● 作業項目 1:
基板処理装置の抽出テキストのうち「図1に示すように、気流変更部」から始まり「図4,5を参照して以下に説明する。」で終わる部分を、「気流変更部」を「気流偏向部」に改めた形に更新して示してください。
● 作業項目 2:
基板処理装置について述べた抽出テキストの最後の文に続けて、その先の文章を書いてください。

● 抽出テキスト:
·····

図1に示すように、気流変更部5の中心はスピンチャック6の中心と同一であり得るが、その直径はスピンチャック6の直径よりも大きく、スピンチャック6の外周よりも外側にはみ出すように設けられている。気流変更部5は板状体であり、中心から外周へと下方に向かって湾曲している。すなわち、気流変更部5は、下部排気口4に繋がる排気ダクトの入口に向かって湾曲している。これにより、
図2に矢印として示すように、基板12の下方に向かって流れる気体は、気流変更部5によってその流れが下部排気口4に繋がる排気ダクト方向に変更される。その結果、気体は排気ダクトを介して下部排気口4から効率よく排気され、これに伴って処理液ミストが排出される。
【0032】
<実施の形態2>
次に、本発明に係る実施の他の形態について、
図4,5を参照して以下に説明する。
図4は、本発明の他の実施形態に係る基板処理装置の概略の断面図であり、
図5は、
図4に示す基板処理装置の要部の構成を示す(a)は底面図であり、(b)は(a)のA−A線矢視断面図である。なお、実施の形態1に示した部材と同一の機能を有する部材については、同一の符号を付記してその説明を省略する。
【0033】
基板処理装置10における前記第1遮蔽部2及び前記第2遮蔽部3に処理液ミストが付着すると、付着した処理液がスピンチャック6等の回転によって生じる気流(風圧)によって上部排気口1とは逆方向、すなわち基板12の方向に吹き上がるおそれがある。この場合に、第1遮蔽部2や第2遮蔽部3の基板12側の端部から前記処理液が飛散して基板12上に付着し、ウォーターマークが生じる等の悪影響を及ぼすおそれがある。
【0034】
そこで、
図4に示すように、本実施形態に係る基板処理装置10は、第1鍔部22及び第2鍔部23をさらに備えている。第1鍔部22及び第2鍔部23は、処理液ミストが付着し難いように、例えばフッ素樹脂で表面処理(コーティング)されている。

·····

● 提供資料:
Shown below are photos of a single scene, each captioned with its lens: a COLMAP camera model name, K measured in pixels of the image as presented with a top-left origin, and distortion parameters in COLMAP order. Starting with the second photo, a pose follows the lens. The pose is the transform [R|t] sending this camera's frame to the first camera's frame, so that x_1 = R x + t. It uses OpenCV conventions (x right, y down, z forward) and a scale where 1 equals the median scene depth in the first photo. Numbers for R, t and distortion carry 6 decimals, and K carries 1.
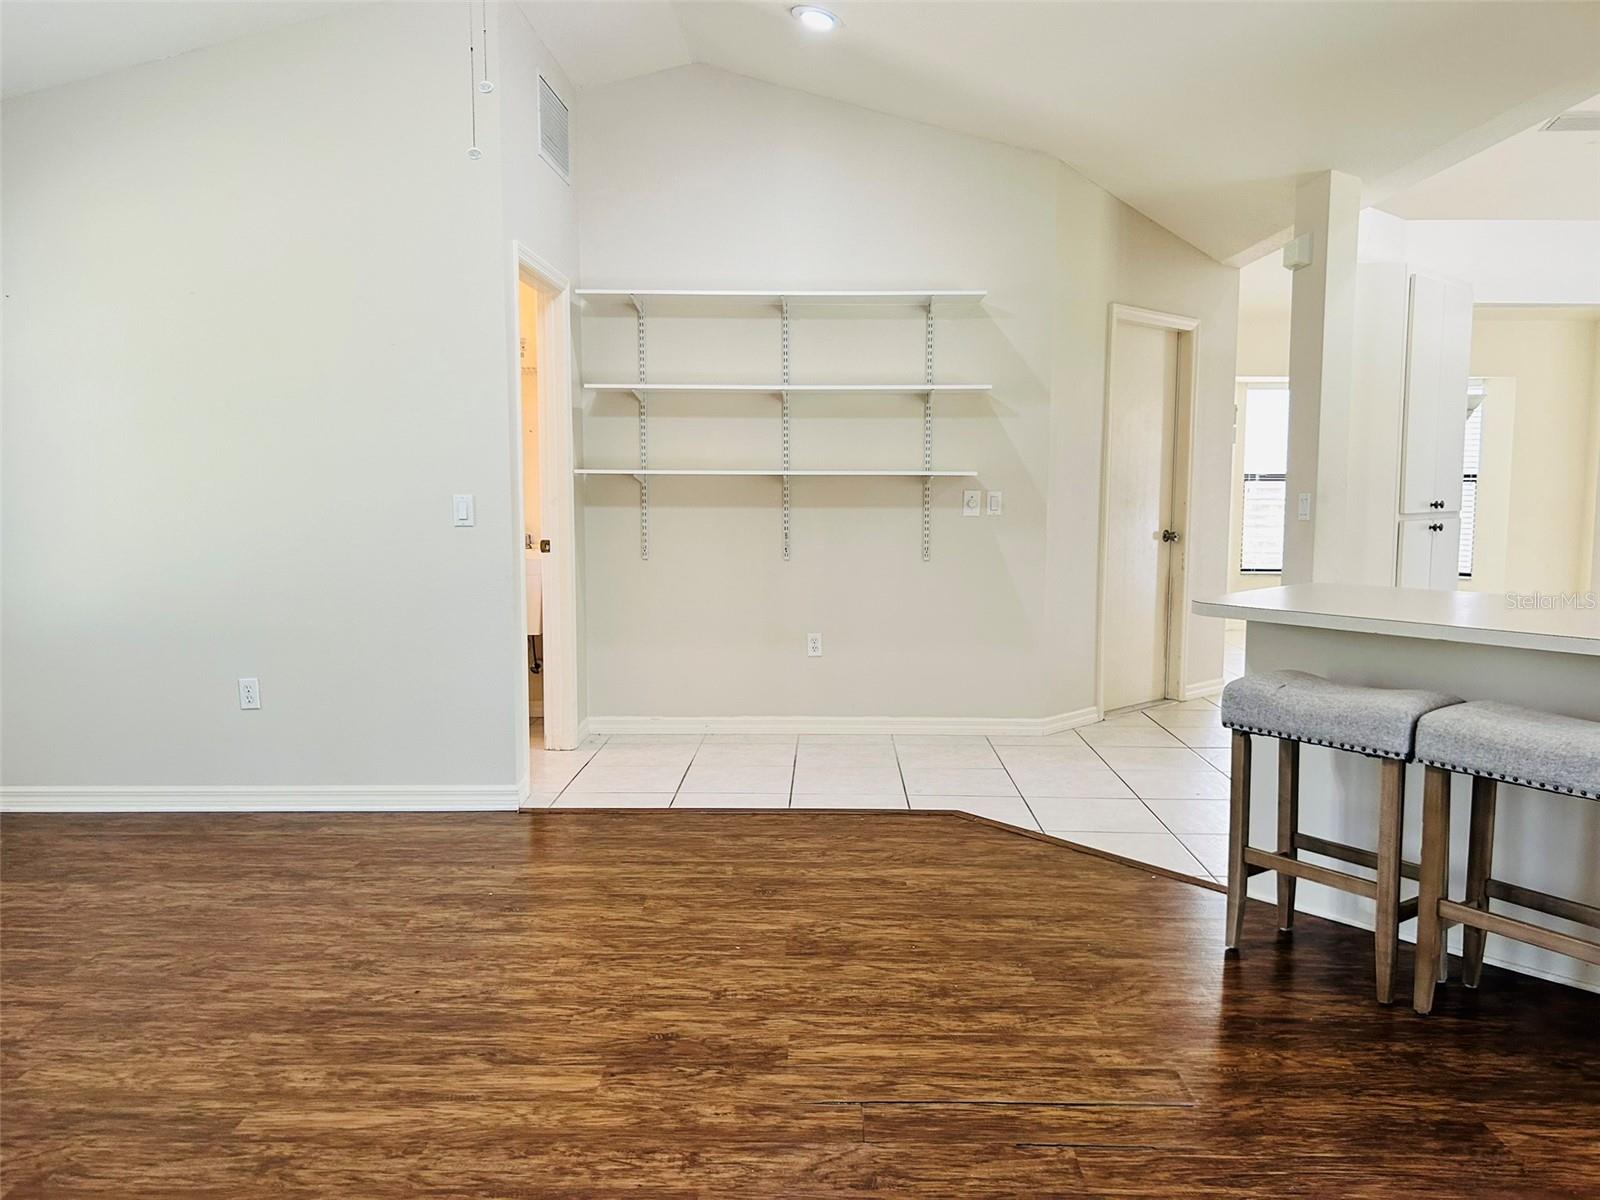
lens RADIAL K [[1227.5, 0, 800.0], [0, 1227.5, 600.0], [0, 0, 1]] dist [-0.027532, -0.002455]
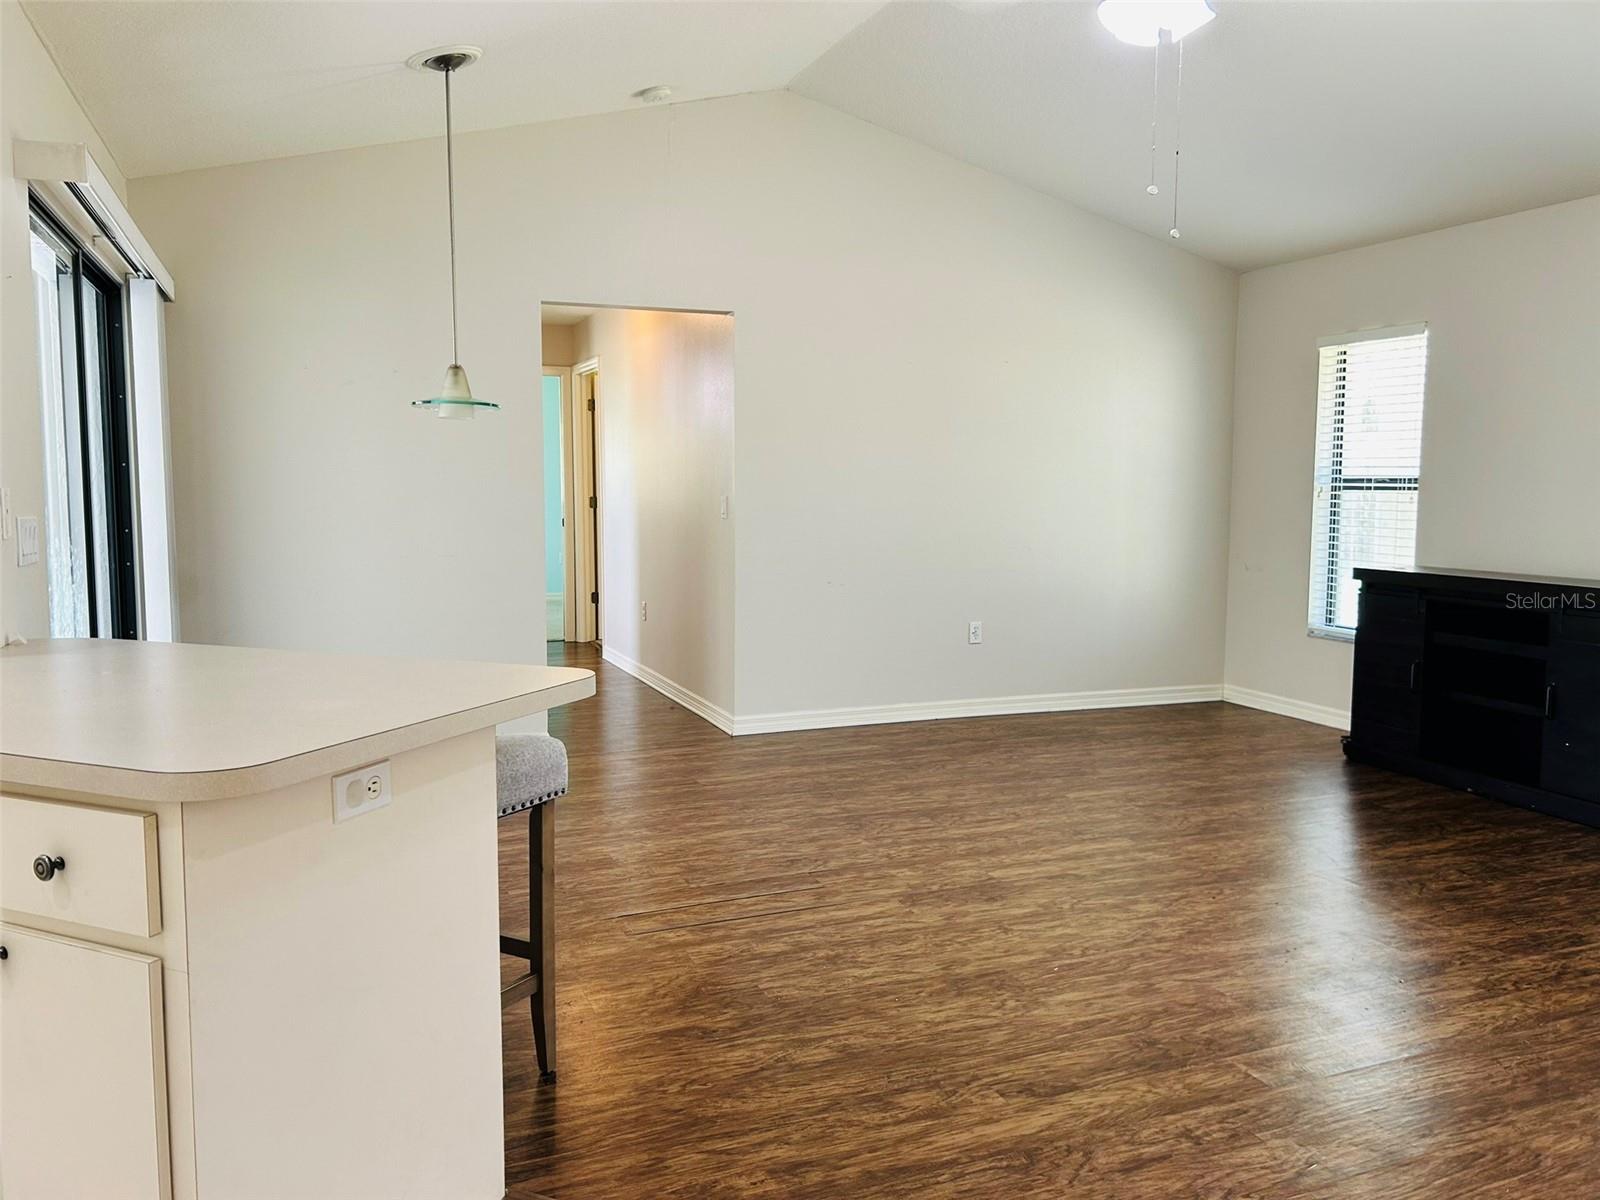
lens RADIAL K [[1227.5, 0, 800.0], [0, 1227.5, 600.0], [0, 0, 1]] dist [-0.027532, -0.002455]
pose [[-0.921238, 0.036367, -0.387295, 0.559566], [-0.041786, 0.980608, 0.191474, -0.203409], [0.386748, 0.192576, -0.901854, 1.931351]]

·····

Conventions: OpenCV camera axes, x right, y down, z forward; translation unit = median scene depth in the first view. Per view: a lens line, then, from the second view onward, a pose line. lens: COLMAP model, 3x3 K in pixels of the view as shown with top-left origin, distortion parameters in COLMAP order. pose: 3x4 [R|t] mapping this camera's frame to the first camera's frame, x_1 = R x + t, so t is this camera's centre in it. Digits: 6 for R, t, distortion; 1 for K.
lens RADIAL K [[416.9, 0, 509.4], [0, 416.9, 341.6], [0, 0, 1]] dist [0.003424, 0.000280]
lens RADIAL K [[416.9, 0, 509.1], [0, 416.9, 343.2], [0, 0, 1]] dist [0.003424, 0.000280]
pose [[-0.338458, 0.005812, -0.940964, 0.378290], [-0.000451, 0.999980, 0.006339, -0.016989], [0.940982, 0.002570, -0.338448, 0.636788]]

·····

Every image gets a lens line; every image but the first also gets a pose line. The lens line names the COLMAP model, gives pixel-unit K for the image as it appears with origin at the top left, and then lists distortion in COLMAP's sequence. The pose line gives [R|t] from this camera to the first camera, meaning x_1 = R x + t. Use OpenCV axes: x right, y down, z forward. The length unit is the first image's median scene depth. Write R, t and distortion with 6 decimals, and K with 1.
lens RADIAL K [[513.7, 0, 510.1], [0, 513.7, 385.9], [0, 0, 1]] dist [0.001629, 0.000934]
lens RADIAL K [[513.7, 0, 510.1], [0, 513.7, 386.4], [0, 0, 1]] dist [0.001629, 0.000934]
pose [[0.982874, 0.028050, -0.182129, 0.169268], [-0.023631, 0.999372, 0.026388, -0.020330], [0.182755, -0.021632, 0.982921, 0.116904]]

·····

● 回答欄 1:
図1に示すように、気流偏向部5の中心はスピンチャック6の中心と同一であり得るが、その直径はスピンチャック6の直径よりも大きく、スピンチャック6の外周よりも外側にはみ出すように設けられている。気流偏向部5は板状体であり、中心から外周へと下方に向かって湾曲している。すなわち、気流偏向部5は、下部排気口4に繋がる排気ダクトの入口に向かって湾曲している。これにより、
図2に矢印として示すように、基板12の下方に向かって流れる気体は、気流偏向部5によってその流れが下部排気口4に繋がる排気ダクト方向に変更される。その結果、気体は排気ダクトを介して下部排気口4から効率よく排気され、これに伴って処理液ミストが排出される。
【0032】
<実施の形態2>
次に、本発明に係る実施の他の形態について、
図4,5を参照して以下に説明する。

● 回答欄 2:
【0035】
すなわち、前記第1遮蔽部2の基板12側の端部には、第1遮蔽部2に付着した処理液ミストが、スピンチャック6等の回転によって生じる気流(風圧)によって上部排気口1とは逆方向に吹き上がり、基板12の方向に飛散することを防止する第1鍔部22が垂設されている。第1鍔部22は、第1遮蔽部2の基板12側の端部に円周状に設けられている。これにより、例え第1遮蔽部2に処理液ミストが付着したとしても、付着した処理液は第1鍔部22の下端部に移動し、上部排気口1に向かう気体の流れによって上部排気口1から排出される。したがって、基板12上に処理液ミストの液滴が付着することをより一層防止することができる。また、処理液ミストが基板処理装置10の外部に飛散することもより一層防止することができる。第1鍔部22の鉛直方向の長さは、上部排気口1による排気を妨げない長さであればよい。
【0036】
また、前記第2遮蔽部3には、第2遮蔽部3に付着した処理液ミストが、スピンチャック6等の回転によって生じる気流(風圧)によって上部排気口1とは逆方向に吹き上がり、基板12の方向に飛散することを防止する第2鍔部23が垂設されている。第2鍔部23は、第2遮蔽部3の上部排気口1側の端部に略円周状に設けられている。これにより、例え第2遮蔽部3に処理液ミストが付着したとしても、付着した処理液は第2鍔部23の下端部23a側に移動し、下部排気口4に向かう気体の流れによって下部排気口4から排出される。したがって、基板12上に処理液ミストの液滴が付着することをより一層防止することができる。第2鍔部23の鉛直方向の長さは、下部排気口4による排気を妨げない長さであればよい。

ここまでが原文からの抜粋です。